(Action item A) From the court report, list the police stations where the cases were registered.
(Action item B) According to the court report, which IPC section covers spreading infection dangerous to life?

Court dismisses chargesheets in 9 FIRs filed against COVID19 lockdown violators

Representational Pic

A local court here on Thursday dismissed the chargesheets in nine separate FIRs filed against pandemic lockdown violators in Srinagar.

The cases were registered in different police stations including Nowhatta, Karan Nagar, Soura, Saddar and Shergari.

After hearing prosecution and defence counsel Muhammad Abdullah Pandit, Court of Judge Small Causes Srinagar Yahaya Firdous said facts of the chargesheets have not been disputed by the defence counsels. However, they have raised the question of maintainability of the charge sheets in the eye of law.

The accused was alleged of violating the lockdown by opening shops where many civilians gathered, giving apprehensions of spreading infection. One Rari wala (vendor) and one auto driver was also among accused booked for the allegations.

In its detailed judgment, the court said that all the final reports (chargesheets) are based on the same facts, as such, involves same question of law for determination, adding, “Therefore, all the final reports (chargesheets) are clubbed together for adjudication.”

While referring to various High Court and Supreme Court judgments, the court said that for an offence under section 188 IPC (Disobedience to order duly promulgated by public servant), the courts are prohibited from taking cognizance, except on a complaint in writing of the Magistrate who promulgated the order disobeyed or by some other public servant to whom he is subordinate.

The court said that if orders issued by District Magistrate (DM) were disobeyed, the DM has to himself file a complaint and not by any other third person.

Elaborating further, the court said DM cannot direct the SDM, tehsildar, or SHO to file the complaint. “In other words, the delegation of powers to file the complaint (for 188 IPC) by the public servant is not permissible,” court said.

For the offence under the section 270 IPC (spreading infection dangerous to life), court said persons chargesheeted must know or has direct appeal to their senses that they are suffering from a disease which is likely to spread infection.

(Information supplied)
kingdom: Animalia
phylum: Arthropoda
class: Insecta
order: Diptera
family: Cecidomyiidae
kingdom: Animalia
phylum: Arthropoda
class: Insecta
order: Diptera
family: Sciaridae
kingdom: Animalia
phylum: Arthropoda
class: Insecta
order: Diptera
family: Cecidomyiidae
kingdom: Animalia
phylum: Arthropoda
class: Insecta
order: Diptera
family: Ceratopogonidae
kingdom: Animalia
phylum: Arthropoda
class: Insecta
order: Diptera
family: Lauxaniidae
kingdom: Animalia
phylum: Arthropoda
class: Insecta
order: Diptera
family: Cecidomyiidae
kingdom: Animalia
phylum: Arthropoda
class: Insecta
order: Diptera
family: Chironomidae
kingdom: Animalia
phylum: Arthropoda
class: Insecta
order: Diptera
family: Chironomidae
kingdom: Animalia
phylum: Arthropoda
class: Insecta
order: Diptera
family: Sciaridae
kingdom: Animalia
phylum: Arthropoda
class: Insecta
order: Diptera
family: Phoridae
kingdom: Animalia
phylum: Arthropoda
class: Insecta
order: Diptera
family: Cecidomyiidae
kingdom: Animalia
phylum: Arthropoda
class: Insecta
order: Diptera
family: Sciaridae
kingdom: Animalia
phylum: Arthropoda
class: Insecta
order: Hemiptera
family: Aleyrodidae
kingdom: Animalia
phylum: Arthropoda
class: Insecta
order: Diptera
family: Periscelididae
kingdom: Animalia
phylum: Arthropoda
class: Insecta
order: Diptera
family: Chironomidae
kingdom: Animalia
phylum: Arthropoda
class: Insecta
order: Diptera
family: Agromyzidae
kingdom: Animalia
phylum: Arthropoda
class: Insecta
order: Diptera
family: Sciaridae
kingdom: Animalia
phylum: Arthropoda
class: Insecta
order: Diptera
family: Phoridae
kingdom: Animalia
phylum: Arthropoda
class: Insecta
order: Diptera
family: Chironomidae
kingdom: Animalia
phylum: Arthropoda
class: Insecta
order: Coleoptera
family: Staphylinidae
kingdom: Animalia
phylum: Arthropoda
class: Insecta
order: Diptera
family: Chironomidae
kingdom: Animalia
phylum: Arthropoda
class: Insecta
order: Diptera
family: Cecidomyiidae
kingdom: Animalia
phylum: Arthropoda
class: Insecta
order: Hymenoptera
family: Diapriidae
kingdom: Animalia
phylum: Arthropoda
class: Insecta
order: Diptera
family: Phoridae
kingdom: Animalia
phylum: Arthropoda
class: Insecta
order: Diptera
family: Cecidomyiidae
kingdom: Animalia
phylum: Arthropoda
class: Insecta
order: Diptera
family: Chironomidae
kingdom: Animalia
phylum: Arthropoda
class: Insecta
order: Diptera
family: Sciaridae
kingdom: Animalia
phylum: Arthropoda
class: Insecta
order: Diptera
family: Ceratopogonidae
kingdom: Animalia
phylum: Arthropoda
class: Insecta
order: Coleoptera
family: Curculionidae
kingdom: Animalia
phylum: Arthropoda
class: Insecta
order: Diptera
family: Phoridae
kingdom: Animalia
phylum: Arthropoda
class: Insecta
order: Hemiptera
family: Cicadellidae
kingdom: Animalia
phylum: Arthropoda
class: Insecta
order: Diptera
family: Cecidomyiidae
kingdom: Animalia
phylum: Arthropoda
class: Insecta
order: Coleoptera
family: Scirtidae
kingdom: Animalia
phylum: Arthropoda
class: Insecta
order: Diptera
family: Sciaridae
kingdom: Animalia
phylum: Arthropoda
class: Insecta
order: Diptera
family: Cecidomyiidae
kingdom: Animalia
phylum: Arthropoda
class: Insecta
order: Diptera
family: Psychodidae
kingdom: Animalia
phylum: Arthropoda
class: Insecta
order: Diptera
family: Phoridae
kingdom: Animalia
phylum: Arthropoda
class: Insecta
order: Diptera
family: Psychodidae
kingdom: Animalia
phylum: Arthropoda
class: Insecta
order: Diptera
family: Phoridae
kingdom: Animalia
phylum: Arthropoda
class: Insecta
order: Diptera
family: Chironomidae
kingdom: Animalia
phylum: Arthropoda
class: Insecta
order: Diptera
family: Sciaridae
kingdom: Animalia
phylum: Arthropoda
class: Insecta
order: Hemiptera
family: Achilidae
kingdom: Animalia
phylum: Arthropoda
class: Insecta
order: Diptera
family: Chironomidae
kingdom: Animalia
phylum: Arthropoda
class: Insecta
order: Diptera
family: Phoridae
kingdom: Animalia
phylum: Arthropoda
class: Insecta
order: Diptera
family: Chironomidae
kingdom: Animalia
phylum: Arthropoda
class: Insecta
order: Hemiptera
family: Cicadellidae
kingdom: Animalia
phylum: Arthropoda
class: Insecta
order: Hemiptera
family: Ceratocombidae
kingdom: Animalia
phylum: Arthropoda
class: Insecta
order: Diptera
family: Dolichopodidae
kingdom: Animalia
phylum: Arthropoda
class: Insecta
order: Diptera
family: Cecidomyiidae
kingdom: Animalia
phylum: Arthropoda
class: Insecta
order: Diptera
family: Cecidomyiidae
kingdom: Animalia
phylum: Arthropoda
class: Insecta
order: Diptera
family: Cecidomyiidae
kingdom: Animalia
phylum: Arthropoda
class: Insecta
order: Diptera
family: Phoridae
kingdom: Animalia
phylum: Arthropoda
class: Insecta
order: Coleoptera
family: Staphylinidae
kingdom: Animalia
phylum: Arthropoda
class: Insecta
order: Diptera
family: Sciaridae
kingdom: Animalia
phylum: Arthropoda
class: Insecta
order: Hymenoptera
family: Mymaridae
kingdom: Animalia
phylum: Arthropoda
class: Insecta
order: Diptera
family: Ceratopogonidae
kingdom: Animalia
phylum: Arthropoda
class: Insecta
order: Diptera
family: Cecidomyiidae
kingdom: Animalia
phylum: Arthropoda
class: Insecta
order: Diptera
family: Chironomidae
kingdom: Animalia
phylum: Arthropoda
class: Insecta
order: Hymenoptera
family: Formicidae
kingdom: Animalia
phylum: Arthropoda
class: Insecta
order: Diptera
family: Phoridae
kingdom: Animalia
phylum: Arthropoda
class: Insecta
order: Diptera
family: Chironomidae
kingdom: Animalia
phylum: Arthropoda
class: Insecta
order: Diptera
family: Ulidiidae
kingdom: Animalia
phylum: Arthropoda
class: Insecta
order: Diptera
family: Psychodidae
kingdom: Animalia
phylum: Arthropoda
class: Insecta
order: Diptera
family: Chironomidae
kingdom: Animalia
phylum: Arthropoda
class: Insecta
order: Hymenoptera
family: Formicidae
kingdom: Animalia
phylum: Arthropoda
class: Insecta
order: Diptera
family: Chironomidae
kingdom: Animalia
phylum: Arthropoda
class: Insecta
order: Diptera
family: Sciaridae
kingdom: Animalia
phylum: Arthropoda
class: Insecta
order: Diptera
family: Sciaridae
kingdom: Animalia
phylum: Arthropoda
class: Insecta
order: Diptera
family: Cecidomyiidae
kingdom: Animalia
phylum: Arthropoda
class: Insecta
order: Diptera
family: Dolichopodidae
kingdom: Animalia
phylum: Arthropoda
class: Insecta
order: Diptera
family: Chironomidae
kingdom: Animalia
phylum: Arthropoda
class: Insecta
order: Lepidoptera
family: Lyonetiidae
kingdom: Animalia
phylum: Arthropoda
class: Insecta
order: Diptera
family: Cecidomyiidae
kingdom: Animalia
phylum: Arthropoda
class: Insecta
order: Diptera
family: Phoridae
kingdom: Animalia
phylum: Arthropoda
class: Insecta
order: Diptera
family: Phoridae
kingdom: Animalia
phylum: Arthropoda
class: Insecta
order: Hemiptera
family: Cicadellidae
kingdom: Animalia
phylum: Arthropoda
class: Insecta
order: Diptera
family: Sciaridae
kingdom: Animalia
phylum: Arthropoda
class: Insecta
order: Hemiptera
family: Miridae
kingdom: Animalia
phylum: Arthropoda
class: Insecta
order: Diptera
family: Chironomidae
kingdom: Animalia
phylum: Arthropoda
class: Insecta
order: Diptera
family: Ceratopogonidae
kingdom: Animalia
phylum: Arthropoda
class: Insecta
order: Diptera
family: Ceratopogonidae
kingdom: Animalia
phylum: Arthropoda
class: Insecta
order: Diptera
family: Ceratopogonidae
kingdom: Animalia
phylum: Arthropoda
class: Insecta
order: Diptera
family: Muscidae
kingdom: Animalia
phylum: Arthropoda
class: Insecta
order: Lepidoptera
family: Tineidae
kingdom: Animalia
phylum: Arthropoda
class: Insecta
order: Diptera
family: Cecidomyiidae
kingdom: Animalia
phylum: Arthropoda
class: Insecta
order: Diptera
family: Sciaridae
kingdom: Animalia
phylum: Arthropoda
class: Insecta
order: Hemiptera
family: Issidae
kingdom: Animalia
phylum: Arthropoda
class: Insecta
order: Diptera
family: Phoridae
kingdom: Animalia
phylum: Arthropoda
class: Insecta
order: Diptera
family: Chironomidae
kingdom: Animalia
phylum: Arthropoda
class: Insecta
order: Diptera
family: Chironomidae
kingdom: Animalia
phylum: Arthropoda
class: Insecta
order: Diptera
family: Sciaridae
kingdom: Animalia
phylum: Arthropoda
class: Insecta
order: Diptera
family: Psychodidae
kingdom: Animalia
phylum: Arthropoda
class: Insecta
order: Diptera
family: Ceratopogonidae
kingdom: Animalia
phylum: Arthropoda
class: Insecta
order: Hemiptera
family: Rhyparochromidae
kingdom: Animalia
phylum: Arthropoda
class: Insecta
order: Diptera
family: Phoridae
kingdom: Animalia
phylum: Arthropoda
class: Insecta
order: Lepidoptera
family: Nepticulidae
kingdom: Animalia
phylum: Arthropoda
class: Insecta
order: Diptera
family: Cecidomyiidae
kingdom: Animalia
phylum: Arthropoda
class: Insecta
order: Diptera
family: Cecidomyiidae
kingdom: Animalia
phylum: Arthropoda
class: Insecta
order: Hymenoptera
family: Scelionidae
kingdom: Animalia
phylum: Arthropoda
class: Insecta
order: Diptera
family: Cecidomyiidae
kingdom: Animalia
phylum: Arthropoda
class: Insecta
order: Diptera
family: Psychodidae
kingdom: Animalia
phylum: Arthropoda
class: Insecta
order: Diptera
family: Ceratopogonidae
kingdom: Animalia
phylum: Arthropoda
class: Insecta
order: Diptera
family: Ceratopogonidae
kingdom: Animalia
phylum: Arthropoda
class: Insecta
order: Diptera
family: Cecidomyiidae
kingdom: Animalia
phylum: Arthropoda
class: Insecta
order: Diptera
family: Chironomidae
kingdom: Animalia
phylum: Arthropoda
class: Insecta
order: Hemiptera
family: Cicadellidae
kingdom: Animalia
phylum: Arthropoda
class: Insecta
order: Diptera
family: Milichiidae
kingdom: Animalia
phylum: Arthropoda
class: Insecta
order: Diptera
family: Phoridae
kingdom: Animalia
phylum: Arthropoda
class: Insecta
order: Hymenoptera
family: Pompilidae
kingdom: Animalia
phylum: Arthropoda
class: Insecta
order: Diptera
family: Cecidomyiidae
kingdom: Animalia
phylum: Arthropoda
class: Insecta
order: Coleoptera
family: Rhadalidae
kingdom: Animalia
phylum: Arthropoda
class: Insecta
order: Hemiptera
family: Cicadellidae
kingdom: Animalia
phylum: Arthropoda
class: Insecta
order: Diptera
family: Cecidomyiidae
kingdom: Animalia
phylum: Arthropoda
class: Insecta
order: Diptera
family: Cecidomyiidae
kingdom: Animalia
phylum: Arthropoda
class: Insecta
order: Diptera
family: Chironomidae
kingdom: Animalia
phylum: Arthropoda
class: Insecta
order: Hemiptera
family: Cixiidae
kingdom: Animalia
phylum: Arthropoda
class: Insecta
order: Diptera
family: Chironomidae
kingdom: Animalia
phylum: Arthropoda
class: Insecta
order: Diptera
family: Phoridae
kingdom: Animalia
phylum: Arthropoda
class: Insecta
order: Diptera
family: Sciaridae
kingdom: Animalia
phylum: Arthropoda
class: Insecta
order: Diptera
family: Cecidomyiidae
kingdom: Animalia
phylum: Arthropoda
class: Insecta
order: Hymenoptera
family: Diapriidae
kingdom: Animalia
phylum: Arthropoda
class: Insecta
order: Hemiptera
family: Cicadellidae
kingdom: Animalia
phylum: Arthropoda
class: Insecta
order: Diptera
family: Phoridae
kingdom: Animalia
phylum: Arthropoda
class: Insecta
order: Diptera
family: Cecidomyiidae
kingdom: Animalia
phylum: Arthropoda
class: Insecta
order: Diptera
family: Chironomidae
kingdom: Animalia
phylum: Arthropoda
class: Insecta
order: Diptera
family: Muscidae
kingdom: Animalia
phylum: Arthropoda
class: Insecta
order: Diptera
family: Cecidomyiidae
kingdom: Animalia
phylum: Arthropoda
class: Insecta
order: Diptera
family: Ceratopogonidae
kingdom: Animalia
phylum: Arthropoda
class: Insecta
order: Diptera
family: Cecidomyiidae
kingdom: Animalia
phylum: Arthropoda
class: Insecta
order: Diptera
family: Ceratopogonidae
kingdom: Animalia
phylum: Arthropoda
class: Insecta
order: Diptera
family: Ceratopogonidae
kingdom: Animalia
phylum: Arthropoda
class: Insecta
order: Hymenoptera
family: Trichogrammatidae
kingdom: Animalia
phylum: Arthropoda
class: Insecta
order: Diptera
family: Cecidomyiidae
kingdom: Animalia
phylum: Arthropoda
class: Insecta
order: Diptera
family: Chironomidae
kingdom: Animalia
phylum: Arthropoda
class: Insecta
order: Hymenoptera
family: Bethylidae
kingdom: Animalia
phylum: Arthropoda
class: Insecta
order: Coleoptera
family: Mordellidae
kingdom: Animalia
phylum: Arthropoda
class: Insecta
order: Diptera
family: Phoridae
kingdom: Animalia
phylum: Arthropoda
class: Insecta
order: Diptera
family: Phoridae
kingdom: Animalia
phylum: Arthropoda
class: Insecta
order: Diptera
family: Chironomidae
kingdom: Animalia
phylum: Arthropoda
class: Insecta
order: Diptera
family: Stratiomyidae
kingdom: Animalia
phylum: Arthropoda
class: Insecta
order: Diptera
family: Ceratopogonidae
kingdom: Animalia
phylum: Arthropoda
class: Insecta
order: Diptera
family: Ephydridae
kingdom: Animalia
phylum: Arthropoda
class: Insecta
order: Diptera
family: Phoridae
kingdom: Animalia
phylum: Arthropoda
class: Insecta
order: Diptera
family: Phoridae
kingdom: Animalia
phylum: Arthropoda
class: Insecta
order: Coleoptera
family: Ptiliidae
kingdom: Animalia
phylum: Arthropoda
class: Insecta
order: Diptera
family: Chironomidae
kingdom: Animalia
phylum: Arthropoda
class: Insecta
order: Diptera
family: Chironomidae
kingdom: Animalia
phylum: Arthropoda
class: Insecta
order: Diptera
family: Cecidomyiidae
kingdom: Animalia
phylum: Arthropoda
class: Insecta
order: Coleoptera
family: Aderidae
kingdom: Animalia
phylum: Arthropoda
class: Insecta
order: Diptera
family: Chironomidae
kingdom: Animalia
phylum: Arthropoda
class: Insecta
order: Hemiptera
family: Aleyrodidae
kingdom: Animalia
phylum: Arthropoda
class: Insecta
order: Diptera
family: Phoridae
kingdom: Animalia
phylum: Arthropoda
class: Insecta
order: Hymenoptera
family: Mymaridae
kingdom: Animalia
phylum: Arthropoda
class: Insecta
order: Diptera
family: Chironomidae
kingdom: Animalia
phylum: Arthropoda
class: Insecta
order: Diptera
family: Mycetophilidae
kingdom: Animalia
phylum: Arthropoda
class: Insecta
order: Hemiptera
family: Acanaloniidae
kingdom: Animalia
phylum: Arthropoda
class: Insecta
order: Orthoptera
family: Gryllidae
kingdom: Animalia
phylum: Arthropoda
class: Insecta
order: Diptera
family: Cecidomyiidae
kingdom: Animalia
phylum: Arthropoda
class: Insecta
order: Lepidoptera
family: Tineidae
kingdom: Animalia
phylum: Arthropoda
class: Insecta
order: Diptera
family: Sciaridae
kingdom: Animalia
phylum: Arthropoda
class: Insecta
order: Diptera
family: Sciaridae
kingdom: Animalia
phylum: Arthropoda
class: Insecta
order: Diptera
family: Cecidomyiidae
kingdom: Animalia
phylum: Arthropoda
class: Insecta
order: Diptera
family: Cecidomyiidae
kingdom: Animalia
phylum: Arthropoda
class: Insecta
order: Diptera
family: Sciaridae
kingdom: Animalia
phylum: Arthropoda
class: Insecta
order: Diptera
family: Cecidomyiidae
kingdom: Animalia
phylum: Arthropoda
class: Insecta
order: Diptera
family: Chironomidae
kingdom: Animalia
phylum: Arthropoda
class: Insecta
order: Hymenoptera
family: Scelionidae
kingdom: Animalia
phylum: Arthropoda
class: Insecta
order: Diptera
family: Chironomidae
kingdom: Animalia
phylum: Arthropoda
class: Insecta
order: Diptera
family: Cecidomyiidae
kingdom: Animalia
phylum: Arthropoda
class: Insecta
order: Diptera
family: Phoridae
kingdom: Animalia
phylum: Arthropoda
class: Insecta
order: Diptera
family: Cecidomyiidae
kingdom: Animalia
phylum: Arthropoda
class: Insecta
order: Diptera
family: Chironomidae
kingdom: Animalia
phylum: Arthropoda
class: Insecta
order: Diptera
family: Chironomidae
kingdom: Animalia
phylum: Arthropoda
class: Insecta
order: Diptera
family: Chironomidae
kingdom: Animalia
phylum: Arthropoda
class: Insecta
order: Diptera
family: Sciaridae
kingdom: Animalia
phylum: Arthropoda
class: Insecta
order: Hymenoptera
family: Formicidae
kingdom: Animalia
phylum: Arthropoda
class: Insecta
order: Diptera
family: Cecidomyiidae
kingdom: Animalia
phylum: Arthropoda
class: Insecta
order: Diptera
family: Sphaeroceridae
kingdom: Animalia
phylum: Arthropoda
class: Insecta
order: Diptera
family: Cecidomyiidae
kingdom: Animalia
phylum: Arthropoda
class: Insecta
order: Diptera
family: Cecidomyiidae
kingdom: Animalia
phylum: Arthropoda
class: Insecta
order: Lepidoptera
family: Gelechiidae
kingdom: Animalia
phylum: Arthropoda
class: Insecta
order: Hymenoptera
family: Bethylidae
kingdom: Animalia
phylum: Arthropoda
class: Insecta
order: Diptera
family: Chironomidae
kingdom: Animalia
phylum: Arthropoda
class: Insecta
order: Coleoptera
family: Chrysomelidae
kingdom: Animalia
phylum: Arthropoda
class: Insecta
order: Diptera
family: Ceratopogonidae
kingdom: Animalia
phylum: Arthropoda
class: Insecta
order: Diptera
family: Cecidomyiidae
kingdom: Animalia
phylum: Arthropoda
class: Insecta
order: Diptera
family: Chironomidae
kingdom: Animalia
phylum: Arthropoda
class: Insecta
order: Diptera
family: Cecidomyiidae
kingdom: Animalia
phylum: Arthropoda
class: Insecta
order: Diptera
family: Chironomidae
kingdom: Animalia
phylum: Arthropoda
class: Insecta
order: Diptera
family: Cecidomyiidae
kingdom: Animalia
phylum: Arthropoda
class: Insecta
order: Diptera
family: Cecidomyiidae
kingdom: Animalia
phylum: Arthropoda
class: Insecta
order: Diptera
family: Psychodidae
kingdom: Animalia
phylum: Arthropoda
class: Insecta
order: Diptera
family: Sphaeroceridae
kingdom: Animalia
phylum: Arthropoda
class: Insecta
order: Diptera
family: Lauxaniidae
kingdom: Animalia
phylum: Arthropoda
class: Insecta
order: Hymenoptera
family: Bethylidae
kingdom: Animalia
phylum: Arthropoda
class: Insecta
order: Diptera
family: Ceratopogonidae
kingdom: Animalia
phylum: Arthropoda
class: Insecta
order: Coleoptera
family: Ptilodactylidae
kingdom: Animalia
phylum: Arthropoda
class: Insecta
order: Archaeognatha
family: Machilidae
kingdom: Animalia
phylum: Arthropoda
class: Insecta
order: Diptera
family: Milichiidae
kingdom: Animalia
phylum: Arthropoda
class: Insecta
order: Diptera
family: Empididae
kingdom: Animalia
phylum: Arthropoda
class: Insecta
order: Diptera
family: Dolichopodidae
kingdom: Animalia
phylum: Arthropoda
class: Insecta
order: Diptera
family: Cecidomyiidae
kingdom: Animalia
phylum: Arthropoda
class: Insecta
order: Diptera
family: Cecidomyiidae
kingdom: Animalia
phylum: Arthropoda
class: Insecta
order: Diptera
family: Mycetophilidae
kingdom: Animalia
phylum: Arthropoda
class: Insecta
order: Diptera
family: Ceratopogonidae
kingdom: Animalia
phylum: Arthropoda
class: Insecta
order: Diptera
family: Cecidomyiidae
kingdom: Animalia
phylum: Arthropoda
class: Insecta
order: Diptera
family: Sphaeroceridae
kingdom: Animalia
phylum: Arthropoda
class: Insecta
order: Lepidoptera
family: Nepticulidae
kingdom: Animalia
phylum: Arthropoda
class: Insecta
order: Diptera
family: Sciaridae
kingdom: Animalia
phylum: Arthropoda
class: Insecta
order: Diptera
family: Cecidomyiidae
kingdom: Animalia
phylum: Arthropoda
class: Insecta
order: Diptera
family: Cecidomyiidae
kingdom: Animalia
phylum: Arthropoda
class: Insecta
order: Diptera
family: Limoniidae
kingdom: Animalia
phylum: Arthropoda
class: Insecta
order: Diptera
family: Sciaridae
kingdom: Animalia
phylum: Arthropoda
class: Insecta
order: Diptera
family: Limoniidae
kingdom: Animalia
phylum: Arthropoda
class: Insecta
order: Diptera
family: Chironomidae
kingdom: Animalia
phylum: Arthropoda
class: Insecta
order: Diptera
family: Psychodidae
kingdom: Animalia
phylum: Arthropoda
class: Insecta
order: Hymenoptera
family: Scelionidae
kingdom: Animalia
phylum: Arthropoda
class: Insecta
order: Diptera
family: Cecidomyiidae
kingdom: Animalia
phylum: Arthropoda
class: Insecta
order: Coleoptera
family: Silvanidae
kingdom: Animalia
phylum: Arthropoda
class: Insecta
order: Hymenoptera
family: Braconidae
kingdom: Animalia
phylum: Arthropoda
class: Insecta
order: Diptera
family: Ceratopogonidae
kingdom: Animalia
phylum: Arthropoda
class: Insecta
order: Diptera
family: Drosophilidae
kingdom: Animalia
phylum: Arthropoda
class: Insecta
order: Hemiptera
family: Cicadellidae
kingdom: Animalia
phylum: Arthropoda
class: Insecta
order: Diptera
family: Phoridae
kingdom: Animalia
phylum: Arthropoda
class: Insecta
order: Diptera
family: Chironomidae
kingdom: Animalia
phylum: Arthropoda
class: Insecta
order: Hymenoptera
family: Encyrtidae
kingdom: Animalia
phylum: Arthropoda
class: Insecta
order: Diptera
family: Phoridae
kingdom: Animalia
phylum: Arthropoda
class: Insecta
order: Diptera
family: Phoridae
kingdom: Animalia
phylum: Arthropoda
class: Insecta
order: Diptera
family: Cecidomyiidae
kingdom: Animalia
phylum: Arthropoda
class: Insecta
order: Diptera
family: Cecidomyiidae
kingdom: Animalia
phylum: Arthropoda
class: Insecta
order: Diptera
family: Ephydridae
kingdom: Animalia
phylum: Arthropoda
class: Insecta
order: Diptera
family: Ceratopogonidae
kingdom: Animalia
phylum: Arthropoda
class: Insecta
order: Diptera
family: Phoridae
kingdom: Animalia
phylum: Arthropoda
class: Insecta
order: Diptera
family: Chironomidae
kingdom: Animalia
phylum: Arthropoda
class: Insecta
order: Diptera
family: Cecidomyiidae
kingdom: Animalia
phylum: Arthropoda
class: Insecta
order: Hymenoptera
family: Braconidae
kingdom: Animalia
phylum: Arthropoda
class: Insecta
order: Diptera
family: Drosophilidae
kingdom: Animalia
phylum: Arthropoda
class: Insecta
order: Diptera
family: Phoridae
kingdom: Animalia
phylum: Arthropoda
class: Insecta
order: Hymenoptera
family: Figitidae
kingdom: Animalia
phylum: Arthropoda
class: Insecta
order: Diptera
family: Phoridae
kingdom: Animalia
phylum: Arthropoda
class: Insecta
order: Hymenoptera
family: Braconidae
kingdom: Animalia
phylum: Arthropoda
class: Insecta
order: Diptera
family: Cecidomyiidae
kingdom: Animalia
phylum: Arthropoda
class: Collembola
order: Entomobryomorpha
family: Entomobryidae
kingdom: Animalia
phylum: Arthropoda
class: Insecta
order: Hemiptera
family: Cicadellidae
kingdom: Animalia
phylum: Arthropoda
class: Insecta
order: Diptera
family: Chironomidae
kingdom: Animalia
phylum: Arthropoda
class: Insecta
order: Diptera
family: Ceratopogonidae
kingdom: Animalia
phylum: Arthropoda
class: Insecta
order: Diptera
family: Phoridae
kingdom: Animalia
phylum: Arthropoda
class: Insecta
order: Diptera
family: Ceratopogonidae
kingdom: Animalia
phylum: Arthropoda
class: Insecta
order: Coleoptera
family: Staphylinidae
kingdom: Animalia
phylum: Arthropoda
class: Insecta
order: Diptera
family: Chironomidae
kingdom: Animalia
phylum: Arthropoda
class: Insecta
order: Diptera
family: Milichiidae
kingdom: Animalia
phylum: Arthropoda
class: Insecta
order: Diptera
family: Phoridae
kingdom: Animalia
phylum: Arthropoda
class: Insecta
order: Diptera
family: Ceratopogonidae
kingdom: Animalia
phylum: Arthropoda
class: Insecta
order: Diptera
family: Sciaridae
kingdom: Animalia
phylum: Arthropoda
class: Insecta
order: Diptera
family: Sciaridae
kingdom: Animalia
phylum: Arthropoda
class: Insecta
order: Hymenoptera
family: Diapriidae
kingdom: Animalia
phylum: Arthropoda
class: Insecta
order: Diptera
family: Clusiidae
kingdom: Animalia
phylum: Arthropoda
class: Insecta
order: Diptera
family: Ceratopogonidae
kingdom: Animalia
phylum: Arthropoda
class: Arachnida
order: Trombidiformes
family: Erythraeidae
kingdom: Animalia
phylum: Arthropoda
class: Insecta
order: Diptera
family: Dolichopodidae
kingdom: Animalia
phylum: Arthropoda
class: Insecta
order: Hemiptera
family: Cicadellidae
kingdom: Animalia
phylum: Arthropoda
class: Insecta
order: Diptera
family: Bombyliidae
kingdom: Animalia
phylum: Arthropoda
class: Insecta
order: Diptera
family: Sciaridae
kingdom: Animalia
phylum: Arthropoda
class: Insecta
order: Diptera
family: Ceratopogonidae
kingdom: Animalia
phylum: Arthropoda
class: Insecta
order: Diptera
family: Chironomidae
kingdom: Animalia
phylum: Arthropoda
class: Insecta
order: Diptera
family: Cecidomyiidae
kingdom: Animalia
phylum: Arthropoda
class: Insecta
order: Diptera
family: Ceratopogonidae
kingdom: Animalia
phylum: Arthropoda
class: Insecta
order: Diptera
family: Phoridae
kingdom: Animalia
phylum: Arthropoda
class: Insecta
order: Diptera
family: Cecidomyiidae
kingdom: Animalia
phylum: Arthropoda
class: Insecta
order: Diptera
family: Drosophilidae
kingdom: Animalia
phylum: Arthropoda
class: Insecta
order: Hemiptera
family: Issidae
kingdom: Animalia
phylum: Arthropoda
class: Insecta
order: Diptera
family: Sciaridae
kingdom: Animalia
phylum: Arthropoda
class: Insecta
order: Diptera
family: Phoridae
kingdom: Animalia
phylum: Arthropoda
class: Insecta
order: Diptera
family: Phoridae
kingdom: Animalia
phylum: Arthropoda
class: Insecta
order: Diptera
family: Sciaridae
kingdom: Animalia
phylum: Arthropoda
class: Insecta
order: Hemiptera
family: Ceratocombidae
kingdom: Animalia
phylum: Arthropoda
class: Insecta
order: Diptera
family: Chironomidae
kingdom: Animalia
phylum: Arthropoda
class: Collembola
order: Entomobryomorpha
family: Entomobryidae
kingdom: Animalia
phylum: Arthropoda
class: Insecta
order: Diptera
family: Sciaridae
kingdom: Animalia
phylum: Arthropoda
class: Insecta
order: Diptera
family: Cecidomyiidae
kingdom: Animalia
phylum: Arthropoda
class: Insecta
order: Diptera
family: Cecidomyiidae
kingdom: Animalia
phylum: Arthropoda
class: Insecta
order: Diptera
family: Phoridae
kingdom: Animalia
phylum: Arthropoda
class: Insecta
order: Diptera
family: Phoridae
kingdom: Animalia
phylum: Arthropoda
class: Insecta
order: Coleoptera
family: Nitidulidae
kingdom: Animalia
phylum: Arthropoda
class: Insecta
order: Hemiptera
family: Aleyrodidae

(Task output A) Nowhatta, Karan Nagar, Soura, Saddar, Shergari

(Task output B) Section 270 of the IPC.